* Directions: Go through the listing below and report how many lines contain the word "while"; write no other words.
***
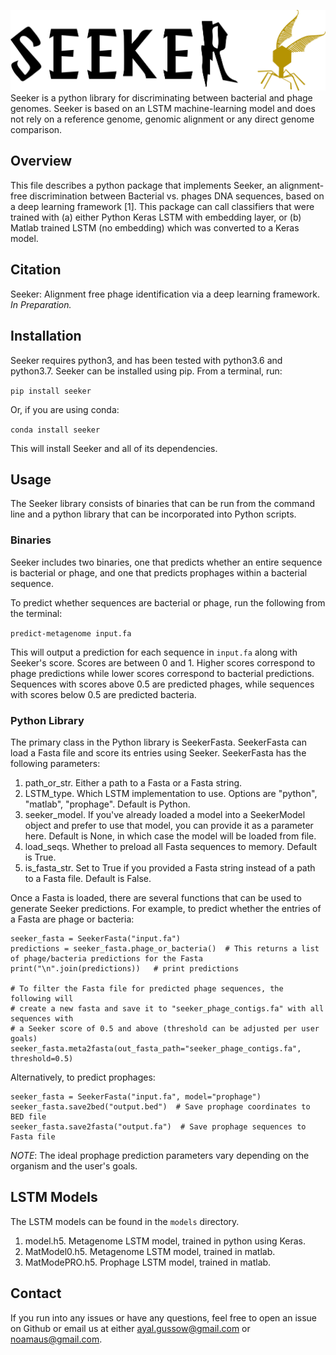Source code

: ![Seeker](seeker.png)
Seeker is a python library for discriminating between bacterial and phage genomes.
Seeker is based on an LSTM machine-learning model and does not rely on a reference genome,
genomic alignment or any direct genome comparison. 

## Overview 
This file describes a python package that implements Seeker, an alignment-free discrimination between Bacterial vs. phages DNA sequences, based on a deep learning framework [1]. 
This package can call classifiers that were trained with (a) either Python Keras LSTM with embedding layer, or (b) Matlab trained LSTM (no embedding) which was converted to a Keras model.

## Citation
Seeker: Alignment free phage identification via a deep learning framework. <i>In Preparation.</i>

## Installation
Seeker requires python3, and has been tested with python3.6 and python3.7. 
Seeker can be installed using pip. From a terminal, run:

`pip install seeker` 

Or, if you are using conda:

`conda install seeker`

This will install Seeker and all of its dependencies. 

## Usage
The Seeker library consists of binaries that can be run from the command line and a python library that
can be incorporated into Python scripts.

### Binaries
Seeker includes two binaries, one that predicts whether an entire sequence is bacterial or phage, and one
that predicts prophages within a bacterial sequence.

To predict whether sequences are bacterial or phage, run the following from the terminal:
 
`predict-metagenome input.fa`

This will output a prediction for each sequence in `input.fa` along with Seeker's score. Scores are between 0 and 1.
Higher scores correspond to phage predictions while lower scores correspond to bacterial predictions. Sequences with 
scores above 0.5 are predicted phages, while sequences with scores below 0.5 
are predicted bacteria.  

### Python Library
The primary class in the Python library is SeekerFasta. SeekerFasta can load a Fasta file and score its entries using 
Seeker. SeekerFasta has the following parameters:

1. path_or_str. Either a path to a Fasta or a Fasta string. 
2. LSTM_type. Which LSTM implementation to use. Options are "python", "matlab", "prophage". Default is Python.
3. seeker_model. If you've already loaded a model into a SeekerModel object and prefer to use that model, you can
provide it as a parameter here. Default is None, in which case the model will be loaded from file.  
1. load_seqs. Whether to preload all Fasta sequences to memory. Default is True. 
5. is_fasta_str. Set to True if you provided a Fasta string instead of a path to a Fasta file. Default is False. 

Once a Fasta is loaded, there are several functions that can be used to generate Seeker predictions.
For example, to predict whether the entries of a Fasta are phage or bacteria:
```
seeker_fasta = SeekerFasta("input.fa")
predictions = seeker_fasta.phage_or_bacteria()  # This returns a list of phage/bacteria predictions for the Fasta
print("\n".join(predictions))   # print predictions

# To filter the Fasta file for predicted phage sequences, the following will
# create a new fasta and save it to "seeker_phage_contigs.fa" with all sequences with 
# a Seeker score of 0.5 and above (threshold can be adjusted per user goals)
seeker_fasta.meta2fasta(out_fasta_path="seeker_phage_contigs.fa", threshold=0.5)
```

Alternatively, to predict prophages:
```
seeker_fasta = SeekerFasta("input.fa", model="prophage")
seeker_fasta.save2bed("output.bed")  # Save prophage coordinates to BED file
seeker_fasta.save2fasta("output.fa")  # Save prophage sequences to Fasta file 
```
<em>NOTE</em>: The ideal prophage prediction parameters vary depending on the organism and the user's goals.
 
## LSTM Models
The LSTM models can be found in the `models` directory. 
1. model.h5. Metagenome LSTM model, trained in python using Keras.
1. MatModel0.h5. Metagenome LSTM model, trained in matlab.
1. MatModePRO.h5. Prophage LSTM model, trained in matlab.


## Contact
If you run into any issues or have any questions, feel free to open an issue on Github or email us 
at either ayal.gussow@gmail.com or noamaus@gmail.com.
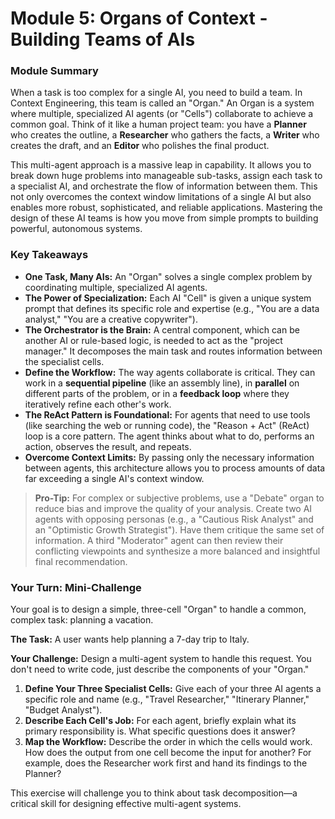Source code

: # Module 5: Organs of Context - Building Teams of AIs

### Module Summary

When a task is too complex for a single AI, you need to build a team. In Context Engineering, this team is called an "Organ." An Organ is a system where multiple, specialized AI agents (or "Cells") collaborate to achieve a common goal. Think of it like a human project team: you have a **Planner** who creates the outline, a **Researcher** who gathers the facts, a **Writer** who creates the draft, and an **Editor** who polishes the final product.

This multi-agent approach is a massive leap in capability. It allows you to break down huge problems into manageable sub-tasks, assign each task to a specialist AI, and orchestrate the flow of information between them. This not only overcomes the context window limitations of a single AI but also enables more robust, sophisticated, and reliable applications. Mastering the design of these AI teams is how you move from simple prompts to building powerful, autonomous systems.

### Key Takeaways

*   **One Task, Many AIs:** An "Organ" solves a single complex problem by coordinating multiple, specialized AI agents.
*   **The Power of Specialization:** Each AI "Cell" is given a unique system prompt that defines its specific role and expertise (e.g., "You are a data analyst," "You are a creative copywriter").
*   **The Orchestrator is the Brain:** A central component, which can be another AI or rule-based logic, is needed to act as the "project manager." It decomposes the main task and routes information between the specialist cells.
*   **Define the Workflow:** The way agents collaborate is critical. They can work in a **sequential pipeline** (like an assembly line), in **parallel** on different parts of the problem, or in a **feedback loop** where they iteratively refine each other's work.
*   **The ReAct Pattern is Foundational:** For agents that need to use tools (like searching the web or running code), the "Reason + Act" (ReAct) loop is a core pattern. The agent thinks about what to do, performs an action, observes the result, and repeats.
*   **Overcome Context Limits:** By passing only the necessary information between agents, this architecture allows you to process amounts of data far exceeding a single AI's context window.

> **Pro-Tip:** For complex or subjective problems, use a "Debate" organ to reduce bias and improve the quality of your analysis. Create two AI agents with opposing personas (e.g., a "Cautious Risk Analyst" and an "Optimistic Growth Strategist"). Have them critique the same set of information. A third "Moderator" agent can then review their conflicting viewpoints and synthesize a more balanced and insightful final recommendation.

### Your Turn: Mini-Challenge

Your goal is to design a simple, three-cell "Organ" to handle a common, complex task: planning a vacation.

**The Task:**
A user wants help planning a 7-day trip to Italy.

**Your Challenge:**
Design a multi-agent system to handle this request. You don't need to write code, just describe the components of your "Organ."

1.  **Define Your Three Specialist Cells:** Give each of your three AI agents a specific role and name (e.g., "Travel Researcher," "Itinerary Planner," "Budget Analyst").
2.  **Describe Each Cell's Job:** For each agent, briefly explain what its primary responsibility is. What specific questions does it answer?
3.  **Map the Workflow:** Describe the order in which the cells would work. How does the output from one cell become the input for another? For example, does the Researcher work first and hand its findings to the Planner?

This exercise will challenge you to think about task decomposition—a critical skill for designing effective multi-agent systems.
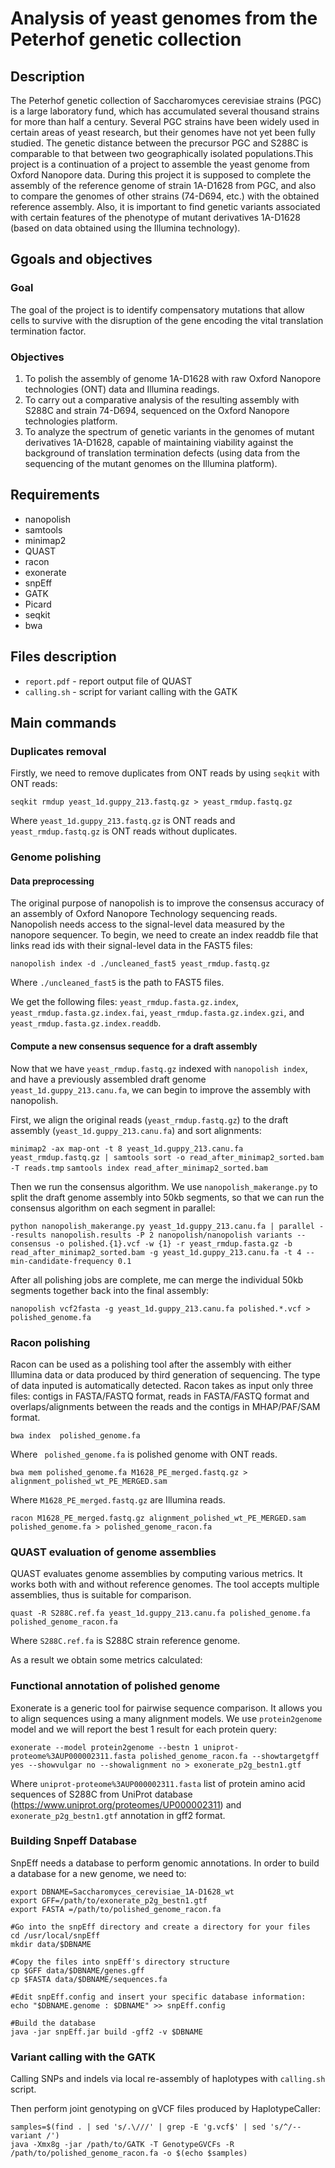 # Analysis of yeast genomes from the Peterhof genetic collection
## Description
The Peterhof genetic collection of Saccharomyces cerevisiae strains (PGC) is a large laboratory fund, which has accumulated several thousand strains for more than half a century. Several PGC strains have been widely used in certain areas of yeast research, but their genomes have not yet been fully studied. The genetic distance between the precursor PGC and S288C is comparable to that between two geographically isolated populations.This project is a continuation of a project to assemble the yeast genome from Oxford Nanopore data. During this project it is supposed to complete the assembly of the reference genome of strain 1A-D1628 from PGC, and also to compare the genomes of other strains (74-D694, etc.) with the obtained reference assembly. Also, it is important to find genetic variants associated with certain features of the phenotype of mutant derivatives 1A-D1628 (based on data obtained using the Illumina technology).

## Ggoals and objectives
### Goal

The goal of the project is to identify compensatory mutations that allow cells to survive with the disruption of the gene encoding the vital translation termination factor.

### Objectives

1. To polish the assembly of genome 1A-D1628 with raw Oxford Nanopore technologies (ONT) data and Illumina readings.
2. To carry out a comparative analysis of the resulting assembly with S288C and strain 74-D694, sequenced on the Oxford Nanopore technologies platform.
3. To analyze the spectrum of genetic variants in the genomes of mutant derivatives 1A-D1628, capable of maintaining viability against the background of translation termination defects (using data from the sequencing of the mutant genomes on the Illumina platform).

## Requirements

* nanopolish
* samtools
* minimap2
* QUAST
* racon
* exonerate
* snpEff
* GATK
* Picard
* seqkit
* bwa

## Files description

* ```report.pdf```  - report output file of QUAST
* ```calling.sh``` - script for variant calling with the GATK

## Main commands
### Duplicates removal

Firstly, we need to remove duplicates from ONT reads by using ``seqkit`` with ONT reads:

```seqkit rmdup yeast_1d.guppy_213.fastq.gz > yeast_rmdup.fastq.gz```

Where ```yeast_1d.guppy_213.fastq.gz``` is ONT reads and ```yeast_rmdup.fastq.gz``` is ONT reads without duplicates.

### Genome polishing
#### Data preprocessing

The original purpose of nanopolish is to improve the consensus accuracy of an assembly of Oxford Nanopore Technology sequencing reads. Nanopolish needs access to the signal-level data measured by the nanopore sequencer. To begin, we need to create an index readdb file that links read ids with their signal-level data in the FAST5 files:

```nanopolish index -d ./uncleaned_fast5 yeast_rmdup.fastq.gz```

Where ```./uncleaned_fast5``` is the path to FAST5 files.

We get the following files: ```yeast_rmdup.fasta.gz.index```, ```yeast_rmdup.fasta.gz.index.fai```, ```yeast_rmdup.fasta.gz.index.gzi```, and ```yeast_rmdup.fasta.gz.index.readdb```.

#### Compute a new consensus sequence for a draft assembly

Now that we have ```yeast_rmdup.fastq.gz``` indexed with ```nanopolish index```, and have a previously assembled draft genome ```yeast_1d.guppy_213.canu.fa```, we can begin to improve the assembly with nanopolish.

First, we align the original reads (```yeast_rmdup.fastq.gz```) to the draft assembly (```yeast_1d.guppy_213.canu.fa```) and sort alignments:

```minimap2 -ax map-ont -t 8 yeast_1d.guppy_213.canu.fa yeast_rmdup.fastq.gz | samtools sort -o read_after_minimap2_sorted.bam -T reads.tmp``` 
```samtools index read_after_minimap2_sorted.bam```

Then we run the consensus algorithm. We use ```nanopolish_makerange.py``` to split the draft genome assembly into 50kb segments, so that we can run the consensus algorithm on each segment in parallel:

```python nanopolish_makerange.py yeast_1d.guppy_213.canu.fa | parallel --results nanopolish.results -P 2 nanopolish/nanopolish variants --consensus -o polished.{1}.vcf -w {1} -r yeast_rmdup.fasta.gz -b read_after_minimap2_sorted.bam -g yeast_1d.guppy_213.canu.fa -t 4 --min-candidate-frequency 0.1 ```

After all polishing jobs are complete, me can merge the individual 50kb segments together back into the final assembly:

```nanopolish vcf2fasta -g yeast_1d.guppy_213.canu.fa polished.*.vcf > polished_genome.fa```

### Racon polishing

Racon can be used as a polishing tool after the assembly with either Illumina data or data produced by third generation of sequencing. The type of data inputed is automatically detected. Racon takes as input only three files: contigs in FASTA/FASTQ format, reads in FASTA/FASTQ format and overlaps/alignments between the reads and the contigs in MHAP/PAF/SAM format. 

```bwa index  polished_genome.fa```

Where ``` polished_genome.fa``` is polished genome with ONT reads.

```bwa mem polished_genome.fa M1628_PE_merged.fastq.gz > alignment_polished_wt_PE_MERGED.sam```

Where ```M1628_PE_merged.fastq.gz``` are Illumina reads.

```racon M1628_PE_merged.fastq.gz alignment_polished_wt_PE_MERGED.sam polished_genome.fa > polished_genome_racon.fa```

### QUAST evaluation of genome assemblies

QUAST evaluates genome assemblies by computing various metrics. It works both with and without reference genomes. The tool accepts multiple assemblies, thus is suitable for comparison.

```quast -R S288C.ref.fa yeast_1d.guppy_213.canu.fa polished_genome.fa polished_genome_racon.fa```

Where ```S288C.ref.fa``` is S288C strain reference genome.

As a result we obtain some metrics calculated:



### Functional annotation of polished genome

Exonerate is a generic tool for pairwise sequence comparison. It allows you to align sequences using a many alignment models. We use ```protein2genome``` model and we will report the best 1 result for each protein query:

```exonerate --model protein2genome --bestn 1 uniprot-proteome%3AUP000002311.fasta polished_genome_racon.fa --showtargetgff yes --showvulgar no --showalignment no > exonerate_p2g_bestn1.gtf```

Where ```uniprot-proteome%3AUP000002311.fasta``` list of protein amino acid sequences of S288C from UniProt database (https://www.uniprot.org/proteomes/UP000002311) and ```exonerate_p2g_bestn1.gtf``` annotation in gff2 format.

### Building Snpeff Database

SnpEff needs a database to perform genomic annotations. In order to build a database for a new genome, we need to: 

```
export DBNAME=Saccharomyces_cerevisiae_1A-D1628_wt
export GFF=/path/to/exonerate_p2g_bestn1.gtf
export FASTA =/path/to/polished_genome_racon.fa

#Go into the snpEff directory and create a directory for your files
cd /usr/local/snpEff
mkdir data/$DBNAME

#Copy the files into snpEff's directory structure
cp $GFF data/$DBNAME/genes.gff
cp $FASTA data/$DBNAME/sequences.fa
 
#Edit snpEff.config and insert your specific database information:
echo "$DBNAME.genome : $DBNAME" >> snpEff.config

#Build the database
java -jar snpEff.jar build -gff2 -v $DBNAME
```
 
 ### Variant calling with the GATK
 
 Calling SNPs and indels via local re-assembly of haplotypes with ```calling.sh``` script.
 
 Then perform joint genotyping on gVCF files produced by HaplotypeCaller:
 
 ```
samples=$(find . | sed 's/.\///' | grep -E 'g.vcf$' | sed 's/^/--variant /')
java -Xmx8g -jar /path/to/GATK -T GenotypeGVCFs -R /path/to/polished_genome_racon.fa -o $(echo $samples)
```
***
* Problem solution: 2